A ranking of the healthiest states in the country, details on Cignas’a acquisition of Express Scripts, and more.
1. Cigna acquires Express Scripts
Cigna’s $67 billion deal to buy Express Scripts is final. The U.S. Justice Department approved the purchase back in September, but both companies still needed state insurance agencies to approve. New Jersey gave its final approval on Dec. 18, making the acquisition a done deal by Dec. 20. Cigna joins the ranks of healthcare giants by combining its insurance brand with a prescription company that negotiates drug prices for 85 million customers.
2. America’s healthiest (and least healthy) states
Hawaii is the nation’s healthiest state, according to a new United Health Foundation report titled “America’s Health Rankings.” Massachusetts, Connecticut, Vermont and Utah rounded out the top five. “A rank means that you overall are healthier than the states below you in the rank and are overall less healthy than the states above you in the rank,” said Rhonda Randall, MD, chief medical officer of UnitedHealthcare National Markets and a senior adviser to the report.
The report, published annually for the past 29 years, provides insights into the changes in each state’s population. “The states that are in the top five on the list have areas where they could improve.
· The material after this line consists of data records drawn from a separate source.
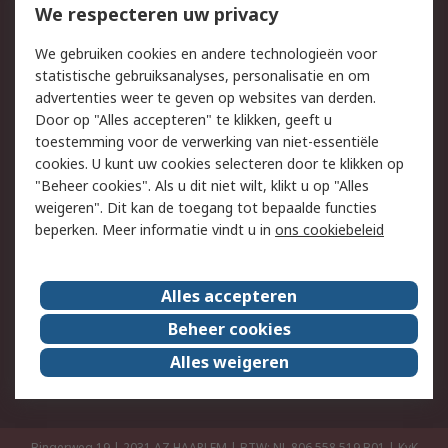
Bestellen
Inkoopoplossingen
We respecteren uw privacy
Retouren
Technisch advies
We gebruiken cookies en andere technologieën voor
Track & Trace
statistische gebruiksanalyses, personalisatie en om
advertenties weer te geven op websites van derden.
Wettelijk
Door op "Alles accepteren" te klikken, geeft u
toestemming voor de verwerking van niet-essentiële
Cookiebeleid
Email veiligheid
cookies. U kunt uw cookies selecteren door te klikken op
Privacybeleid
Websitevoorwaarden
"Beheer cookies". Als u dit niet wilt, klikt u op "Alles
weigeren". Dit kan de toegang tot bepaalde functies
Algemene
beperken. Meer informatie vindt u in
ons cookiebeleid
verkoopvoorwaarden
Over RS
Alles accepteren
RS Group
Over ons
Beheer cookies
RS wereldwijd
Werken bij RS
Alles weigeren
ESG
Bingerweg 19 | 2031 AZ HAARLEM | BTW: NL 806 558 519.B01 | KvK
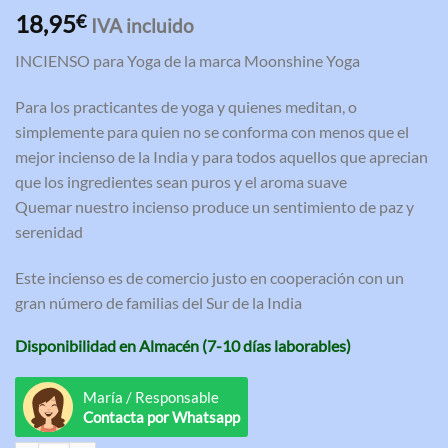
Valorado
3
18,95
€
IVA incluido
con
5.00
de 5 en
INCIENSO para Yoga de la marca Moonshine Yoga
base a
valoraciones
de clientes
Para los practicantes de yoga y quienes meditan, o
simplemente para quien no se conforma con menos que el
mejor incienso de la India y para todos aquellos que aprecian
que los ingredientes sean puros y el aroma suave
Quemar nuestro incienso produce un sentimiento de paz y
serenidad
Este incienso es de comercio justo en cooperación con un
gran número de familias del Sur de la India
Disponibilidad en Almacén (7-10 días laborables)
María / Responsable
Contacta por Whatsapp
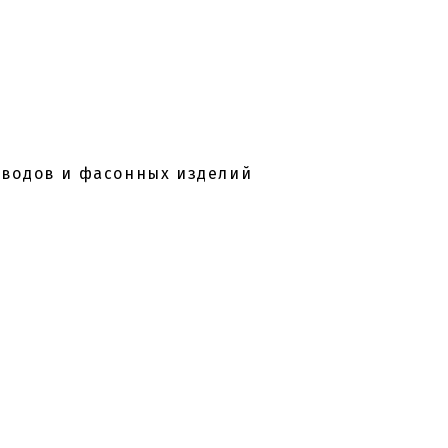
оводов и фасонных изделий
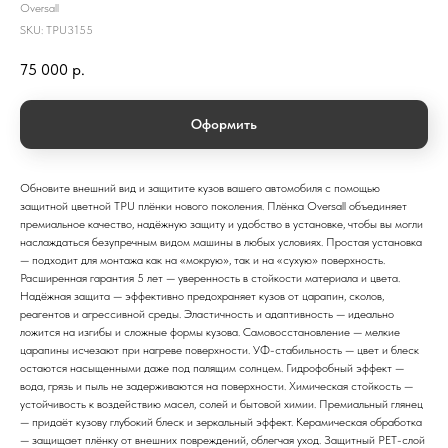
Oversall
SKU:
TPU3155
75 000
р.
Оформить
Обновите внешний вид и защитите кузов вашего автомобиля с помощью
защитной цветной TPU плёнки нового поколения. Плёнка Oversall объединяет
премиальное качество, надёжную защиту и удобство в установке, чтобы вы могли
наслаждаться безупречным видом машины в любых условиях. Простая установка
— подходит для монтажа как на «мокрую», так и на «сухую» поверхность.
Расширенная гарантия 5 лет — уверенность в стойкости материала и цвета.
Надёжная защита — эффективно предохраняет кузов от царапин, сколов,
реагентов и агрессивной среды. Эластичность и адаптивность — идеально
ложится на изгибы и сложные формы кузова. Самовосстановление — мелкие
царапины исчезают при нагреве поверхности. УФ-стабильность — цвет и блеск
остаются насыщенными даже под палящим солнцем. Гидрофобный эффект —
вода, грязь и пыль не задерживаются на поверхности. Химическая стойкость —
устойчивость к воздействию масел, солей и бытовой химии. Премиальный глянец
— придаёт кузову глубокий блеск и зеркальный эффект. Керамическая обработка
— защищает плёнку от внешних повреждений, облегчая уход. Защитный PET-слой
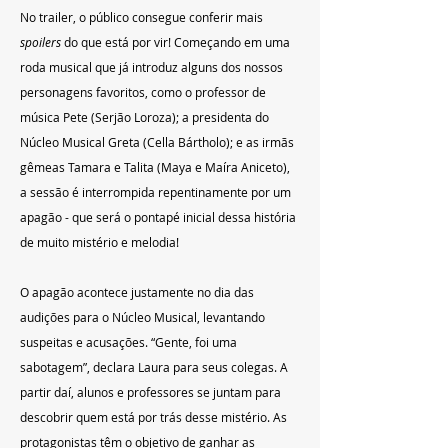
No trailer, o público consegue conferir mais 
spoilers
 do que está por vir! Começando em uma 
roda musical que já introduz alguns dos nossos 
personagens favoritos, como o professor de 
música Pete (Serjão Loroza); a presidenta do 
Núcleo Musical Greta (Cella Bártholo); e as irmãs 
gêmeas Tamara e Talita (Maya e Maíra Aniceto), 
a sessão é interrompida repentinamente por um 
apagão - que será o pontapé inicial dessa história 
de muito mistério e melodia!
O apagão acontece justamente no dia das 
audições para o Núcleo Musical, levantando 
suspeitas e acusações. “Gente, foi uma 
sabotagem”, declara Laura para seus colegas. A 
partir daí, alunos e professores se juntam para 
descobrir quem está por trás desse mistério. As 
protagonistas têm o objetivo de ganhar as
The states that are in the bottom five have areas that they have done well,” Randall said. “So every state has some areas where they’re challenged and some areas where they have some really strong measures around their health.” The bottom five states were Arkansas, Oklahoma, Alabama, Mississippi and Louisiana.
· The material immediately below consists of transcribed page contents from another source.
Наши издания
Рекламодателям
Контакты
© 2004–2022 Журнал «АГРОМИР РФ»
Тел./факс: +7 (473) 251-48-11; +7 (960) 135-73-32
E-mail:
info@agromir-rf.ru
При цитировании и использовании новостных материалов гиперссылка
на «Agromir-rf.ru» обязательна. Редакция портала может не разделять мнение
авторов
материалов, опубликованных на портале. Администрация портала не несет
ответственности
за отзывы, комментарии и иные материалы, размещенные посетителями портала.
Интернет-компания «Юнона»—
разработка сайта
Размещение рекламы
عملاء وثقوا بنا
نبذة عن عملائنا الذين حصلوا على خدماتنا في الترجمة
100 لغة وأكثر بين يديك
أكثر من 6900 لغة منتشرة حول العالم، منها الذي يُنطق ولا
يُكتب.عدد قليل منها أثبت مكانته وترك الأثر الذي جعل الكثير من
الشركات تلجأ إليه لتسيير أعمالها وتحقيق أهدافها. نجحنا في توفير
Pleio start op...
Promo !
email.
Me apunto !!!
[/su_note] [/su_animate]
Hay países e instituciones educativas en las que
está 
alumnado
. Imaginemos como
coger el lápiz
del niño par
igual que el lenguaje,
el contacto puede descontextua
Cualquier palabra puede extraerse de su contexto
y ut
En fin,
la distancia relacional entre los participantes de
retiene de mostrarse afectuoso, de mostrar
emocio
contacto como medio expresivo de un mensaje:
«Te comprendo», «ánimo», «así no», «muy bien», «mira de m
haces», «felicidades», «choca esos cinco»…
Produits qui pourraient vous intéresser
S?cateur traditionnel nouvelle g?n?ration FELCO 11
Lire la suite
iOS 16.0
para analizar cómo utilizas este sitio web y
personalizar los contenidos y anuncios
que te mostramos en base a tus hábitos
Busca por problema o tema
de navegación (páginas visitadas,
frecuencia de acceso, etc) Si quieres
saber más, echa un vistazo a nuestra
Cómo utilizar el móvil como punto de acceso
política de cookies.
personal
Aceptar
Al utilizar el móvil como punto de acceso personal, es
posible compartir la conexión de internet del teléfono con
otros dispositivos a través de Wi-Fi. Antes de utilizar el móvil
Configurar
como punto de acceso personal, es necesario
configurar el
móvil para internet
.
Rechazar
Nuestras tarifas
3. Medicaid needs value-based care to address SDOH
The Association for Community Affiliated Plans (ACAP) and the Center for Health Care Strategies (CHCS) has released a report after studying the key themes across Medicaid-managed contracts in 40 states.
“The report’s state-by-state comparison shows that states are taking myriad approaches to addressing social determinants,” said Tricia McGinnis, MPP, MPH, senior vice president, CHCS. “What’s really exciting is taking an inventory of these efforts from across the country — and identifying the key trends, including emerging areas of innovation.”
To improve health outcomes and address social determinants of health (SDOH), CHCS recommended the Centers for Medicare & Medicaid Services (CMS) consider doing the following:
- Improve care coordination, access to healthcare and long-term member engagement.
- Collaborate across community, state and federal agencies.
- Offer guidance to each state’s Medicaid-managed programs on how to address SDOH.
- Approve funding for states to test SDOH interventions.
- Support state organizations for making value-based payments over those that pay for actual services.
4. Mental health issues and chronic disease on the rise
United Health Foundation’s latest population health report discovered increases in two critical areas: mental health and chronic disease. The chronic illnesses with the highest mortality rates include obesity-related diseases such as cardiovascular disease (CVD), diabetes and cancer.
“Deaths from these chronic diseases and others contribute to the nation’s premature death rate — the number of years lost before an individual reaches age 75,” the report stated. “This rate increased for the fourth straight year, driven by suicide and drug deaths with 7,432 years lost per 100,000 people this year.” Drug-related deaths have risen by 25 percent in the past three years and the rate of suicides has jumped 16 percent since 2012.
5. Sock sensors monitor diabetic neuropathy
Socks with special sensors can monitor the foot temperature of patients with diabetic neuropathy, according to a study published in the Journal of Medical Internet Research. The washable and reusable socks made by Siren can report foot temperature within .2 degrees Celsius of the reference standard.
“The temperature studies conducted show that the sensors used in the socks are reliable and accurate at detecting temperature and the findings matched clinical observations,” the study noted. “Continuous temperature monitoring is a promising approach as an early warning system for foot ulcers, Charcot foot, and re-ulceration.”